Each entry below is to be returned exactly, with any pictures left out.

Information supplied:
——————————

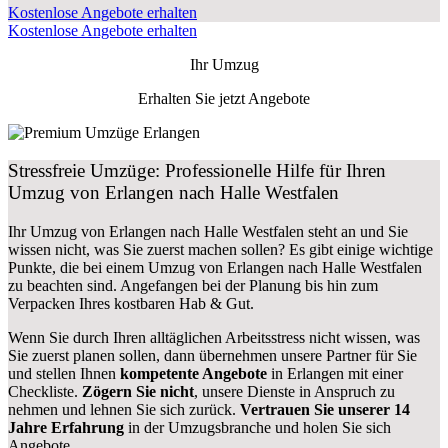
Kostenlose Angebote erhalten
Kostenlose Angebote erhalten
Ihr Umzug
Erhalten Sie jetzt Angebote
Stressfreie Umzüge: Professionelle Hilfe für Ihren
Umzug von Erlangen nach Halle Westfalen
Ihr Umzug von Erlangen nach Halle Westfalen steht an und Sie
wissen nicht, was Sie zuerst machen sollen? Es gibt einige wichtige
Punkte, die bei einem Umzug von Erlangen nach Halle Westfalen
zu beachten sind.
Angefangen bei der Planung bis hin zum
Verpacken Ihres kostbaren Hab & Gut.
Wenn Sie durch Ihren alltäglichen Arbeitsstress nicht wissen, was
Sie zuerst planen sollen, dann übernehmen unsere Partner für Sie
und stellen Ihnen
kompetente Angebote
in Erlangen mit einer
Checkliste.
Zögern Sie nicht
, unsere Dienste in Anspruch zu
nehmen und lehnen Sie sich zurück.
Vertrauen Sie unserer 14
Jahre Erfahrung
in der Umzugsbranche und holen Sie sich
Angebote.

——————————

Result below:
Kostenlose Angebote erhalten
Kostenlose Angebote erhalten
Ihr Umzug
Erhalten Sie jetzt Angebote
Stressfreie Umzüge: Professionelle Hilfe für Ihren
Umzug von Erlangen nach Halle Westfalen
Ihr Umzug von Erlangen nach Halle Westfalen steht an und Sie
wissen nicht, was Sie zuerst machen sollen? Es gibt einige wichtige
Punkte, die bei einem Umzug von Erlangen nach Halle Westfalen
zu beachten sind.
Angefangen bei der Planung bis hin zum
Verpacken Ihres kostbaren Hab & Gut.
Wenn Sie durch Ihren alltäglichen Arbeitsstress nicht wissen, was
Sie zuerst planen sollen, dann übernehmen unsere Partner für Sie
und stellen Ihnen
kompetente Angebote
in Erlangen mit einer
Checkliste.
Zögern Sie nicht
, unsere Dienste in Anspruch zu
nehmen und lehnen Sie sich zurück.
Vertrauen Sie unserer 14
Jahre Erfahrung
in der Umzugsbranche und holen Sie sich
Angebote.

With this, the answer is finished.